§ **Prompt**:
Copy the material below word for word, starting with the line that contains "col_6, col_1, col_2, col_3, col_4, col_7, col_5, col_0" and continuing through the end of the material, with both ends included. Leave out the pictures.

§ **Study material**:
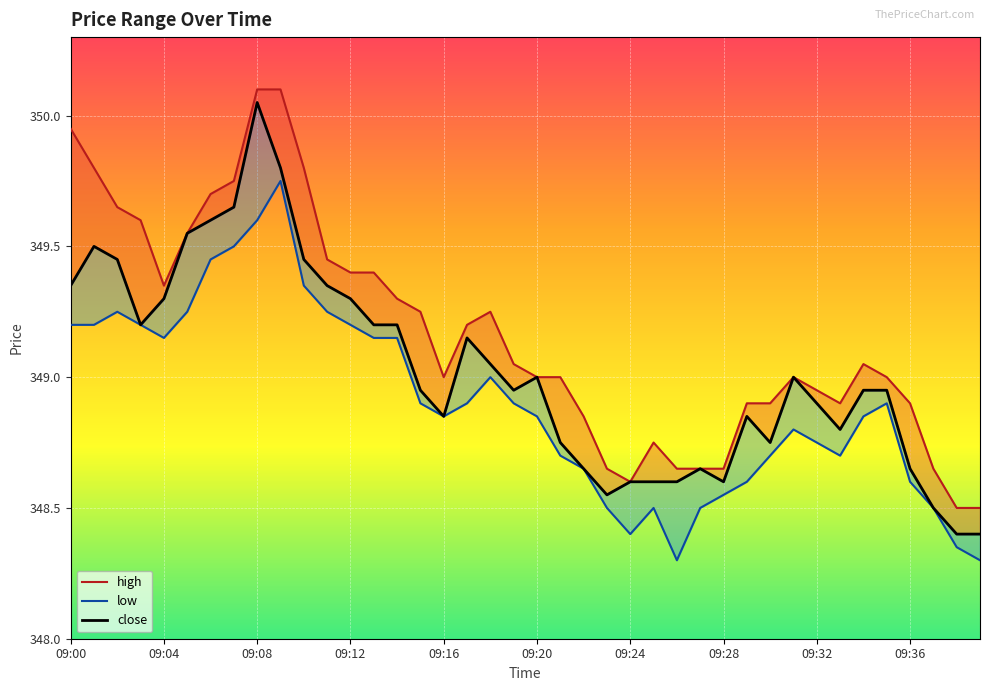

Is this an area chart (filled region under the line)?

No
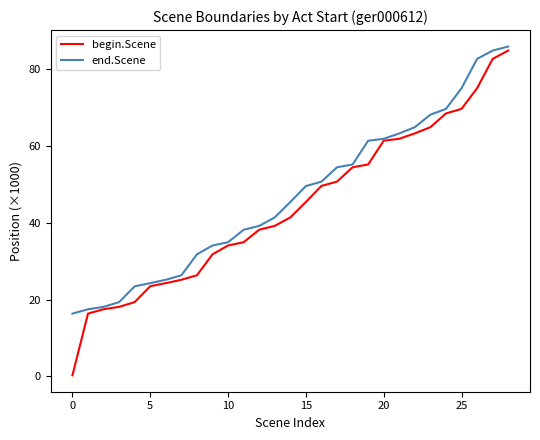

Which series has the widest spread of values?

begin.Scene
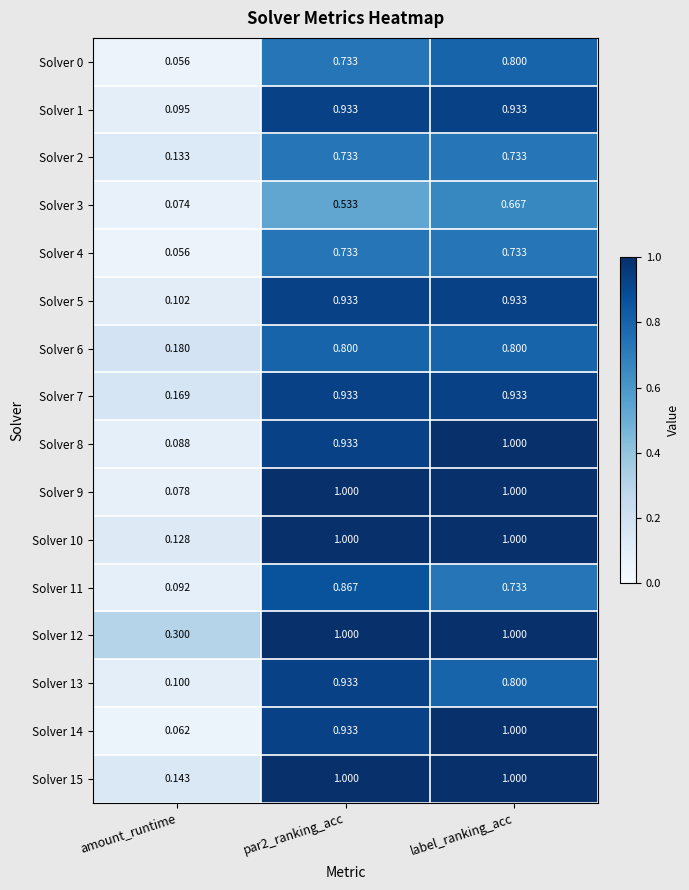

Which label corresponds to the smallest value in the chart?

amount_runtime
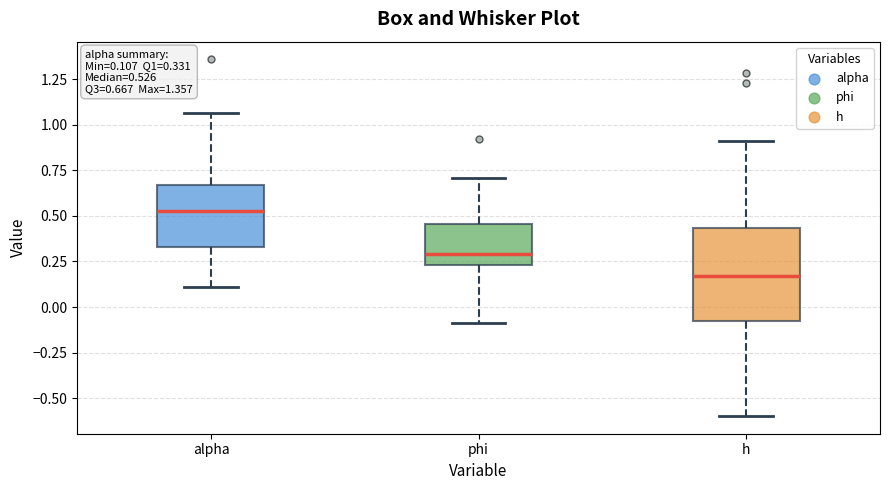

Which box is the tallest, from its lower edge to its upper edge?

h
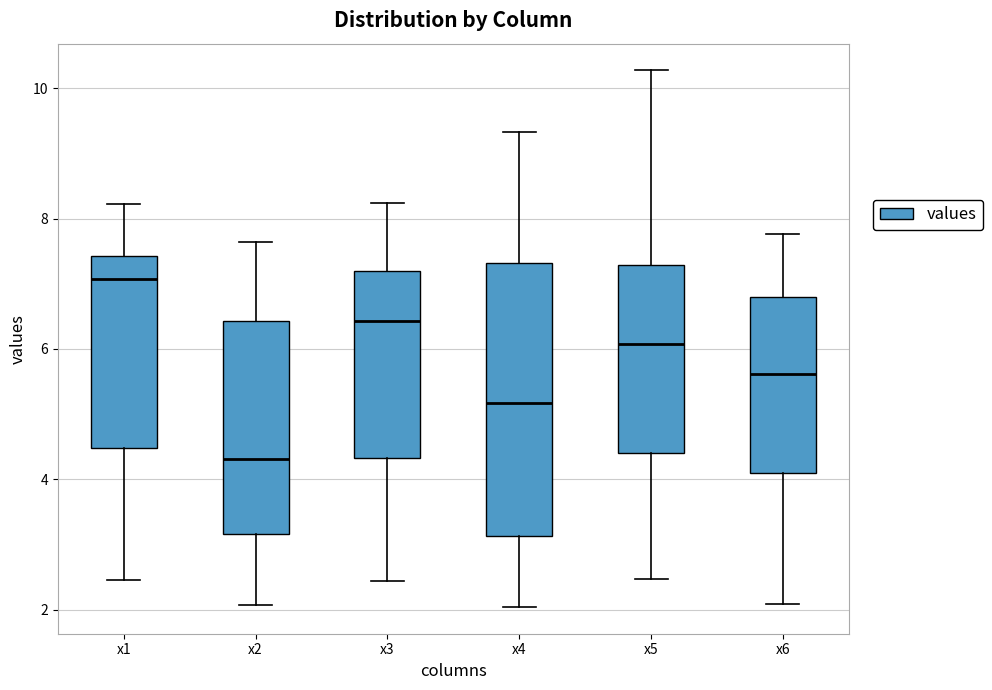

Reading left to right, transcribe this box plot: for each box, give where its median line is, the range the box spans, and where its two whiskers end, as read against the y-axis. The values are not printed on the chart, so give them approximately, as read against the axis.

x1: median 7.0, box 4.4 to 7.4, whiskers 2.4 to 8.2
x2: median 4.4, box 3.2 to 6.4, whiskers 2.0 to 7.6
x3: median 6.4, box 4.4 to 7.2, whiskers 2.4 to 8.2
x4: median 5.2, box 3.2 to 7.4, whiskers 2.0 to 9.4
x5: median 6.0, box 4.4 to 7.2, whiskers 2.4 to 10.2
x6: median 5.6, box 4.2 to 6.8, whiskers 2.0 to 7.8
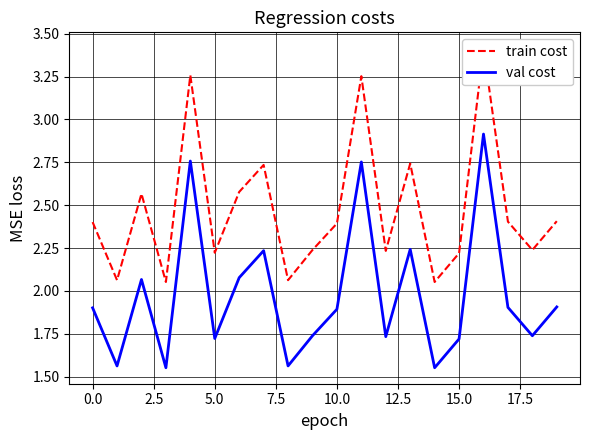

What is the difference between the highest and lowest values at 12?

0.5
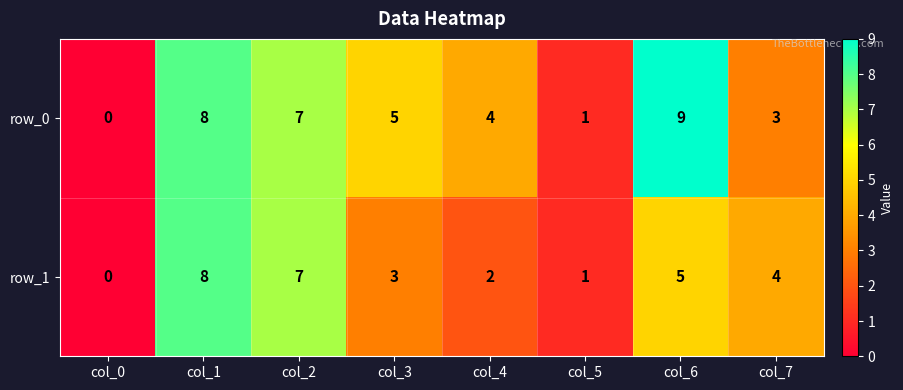

List the labels in order of row_0 value, largest first.

col_6, col_1, col_2, col_3, col_4, col_7, col_5, col_0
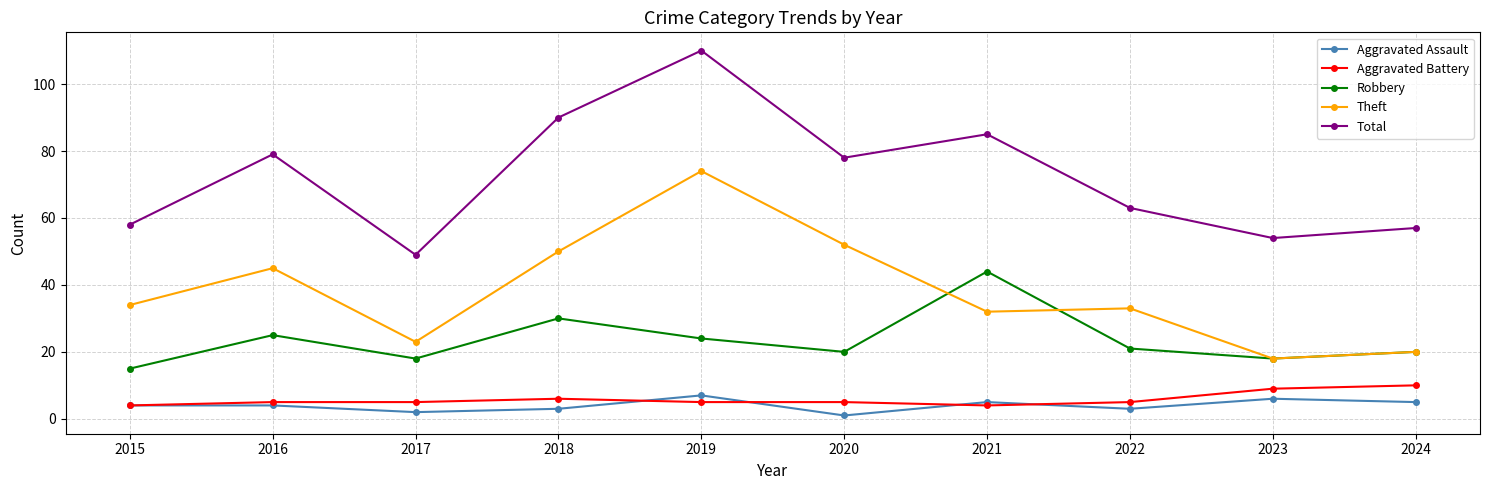

Is this an area chart (filled region under the line)?

No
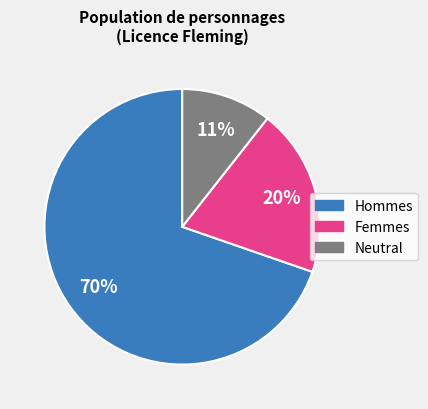

Is there any slice that represents more than half of the pie?

Yes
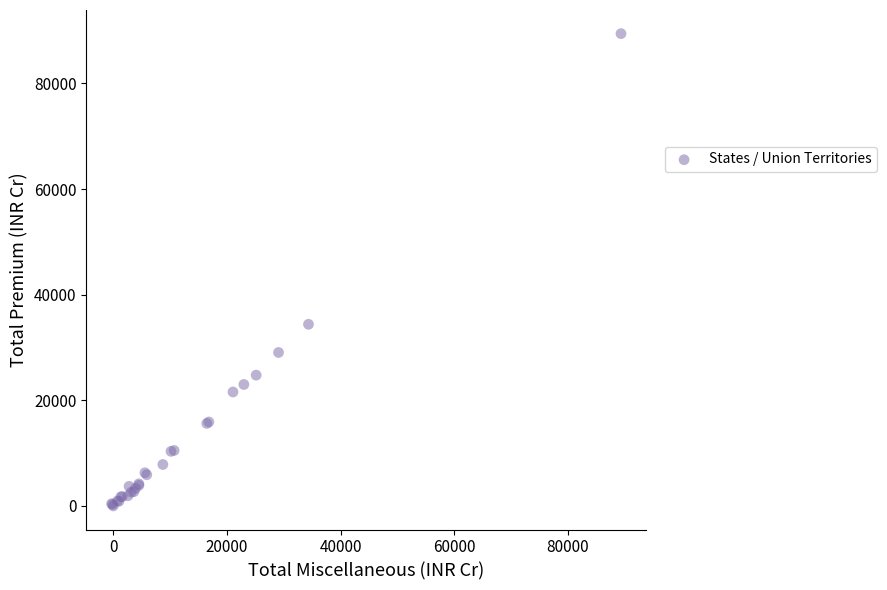

What Y value in the scatter plot is closest to 44727?

34402.4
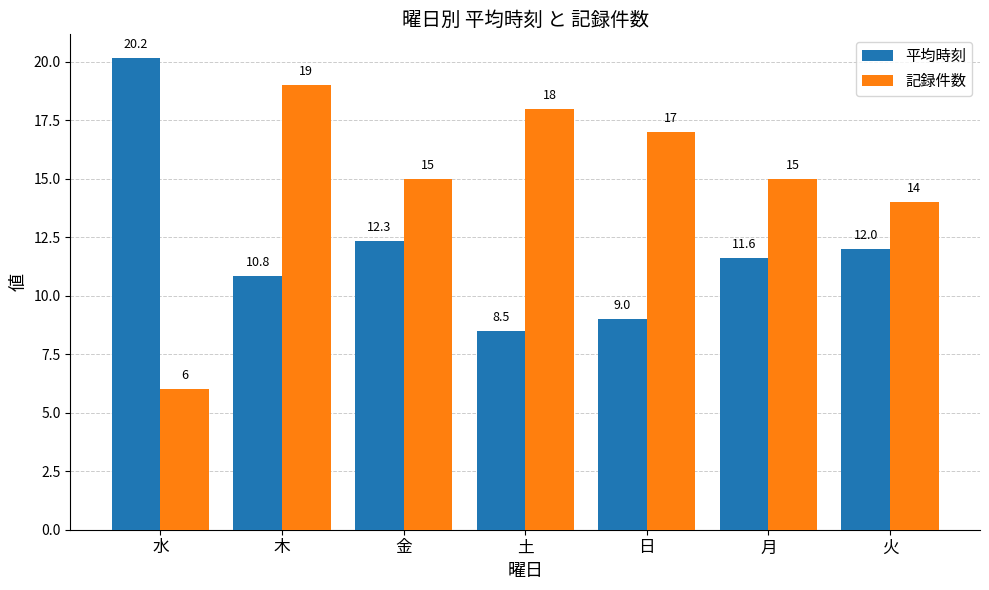

Between 木 and 金, which series saw the biggest shift?

記録件数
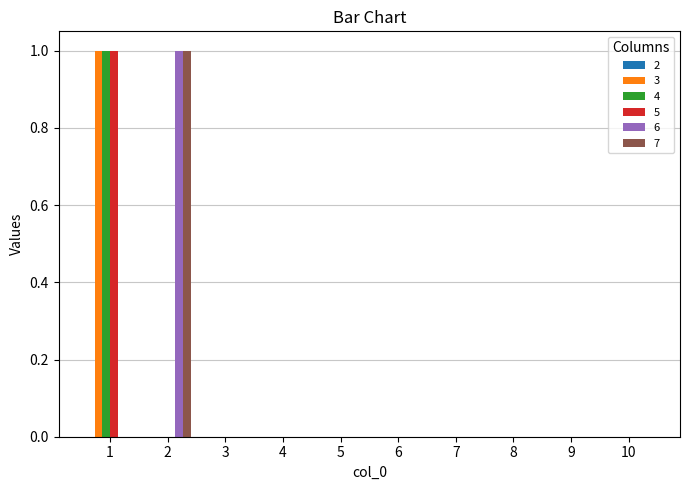

How many data points does each series have?

10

§ **Result for this task**:
col_6, col_1, col_2, col_3, col_4, col_7, col_5, col_0

Is this an area chart (filled region under the line)?

No

Is there any slice that represents more than half of the pie?

Yes

What Y value in the scatter plot is closest to 44727?

34402.4

Between 木 and 金, which series saw the biggest shift?

記録件数

How many data points does each series have?

10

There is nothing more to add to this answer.